### WHAT TO WORK ON
A. Using the forum thread on Arkansas River guide companies, answer these questions.
(i) Who is named as the former owner of Arkansas River Tours?
(ii) Which two outfits does Critter70 call "the numbers guys"?
(iii) According to Rapid Resolver, what made for a few less walk-ins?
B. State whether each statement agrees with the forum thread on Arkansas River guide companies, and quote the words of the thread that decide it.
(i) Arkansas River Tours is located in Cotopaxi.
(ii) mattman worked for ART.
(iii) RGR asks for little experience.
C. Reproduce the part of the forum thread on Arkansas River guide companies that opens with the words containing "One good thing" and closes with "for you somewhere.".

### DOCUMENT EXCERPT
== == ==

# Arkansas River guide companies.



## lmyers (Jun 10, 2008)

Well, if you live in Cotopaxi that's a pretty easy decision. Work for Arkansas River Tours (ART) located right there in Cotopaxi. They have been around a long time. Run a lot of Bighorn family floats, Royal Gorge and fishing trips. The company just changed ownership a year or two ago and I don't know who runs it now, but the former owner Bob Hamel is a standup guy who ran a quality operation.

https://arkansasrivertours.com


----------



## Critter70 (Nov 22, 2016)

ART is right there at your doorstep, talked to a few of there guides this season and it seems there is a lack of work for a lot of them. The numbers guys are gonna be echo canyon and RGR. RGR wants lots of experience and good attitude but if your a worker and fit in they will give lots of work in the gorge.


----------



## Rapid Resolver (Jan 31, 2010)

Arkansas River Tours is an awesome company! Just did Royal Gorge with them a week ago. New owners are top notch. I think the consistent rain in August made for a few less walk-ins but they were super busy most of the season.


----------



## mattman (Jan 30, 2015)

One good thing about the Ark is if your a solid guide that is willing to work hard, and be a team player, there tends to always be work for you somewhere.
I'd have days when I was in the Gorge on my second trip of the day, checking in with the office on the radio, and be asked if I could go pick up somebody else's P.P.M. trip with there bus when I got back.
Never worked for Art, but always got along fine with them, RGR was always fun to work for, and can certainly keep you busy as well. Great river community in general down there.


----------

== == ==

### DATA PROVIDED
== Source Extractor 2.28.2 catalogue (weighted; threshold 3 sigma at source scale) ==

== == ==

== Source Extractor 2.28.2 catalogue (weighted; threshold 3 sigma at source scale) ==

== == ==

### RESPONSES BY TASK
A.
(i) Bob Hamel
(ii) Echo Canyon and RGR
(iii) The consistent rain in August

B.
(i) Yes: "Work for Arkansas River Tours (ART) located right there in Cotopaxi."
(ii) No: "Never worked for Art, but always got along fine with them"
(iii) No: "RGR wants lots of experience and good attitude"

C.
One good thing about the Ark is if your a solid guide that is willing to work hard, and be a team player, there tends to always be work for you somewhere.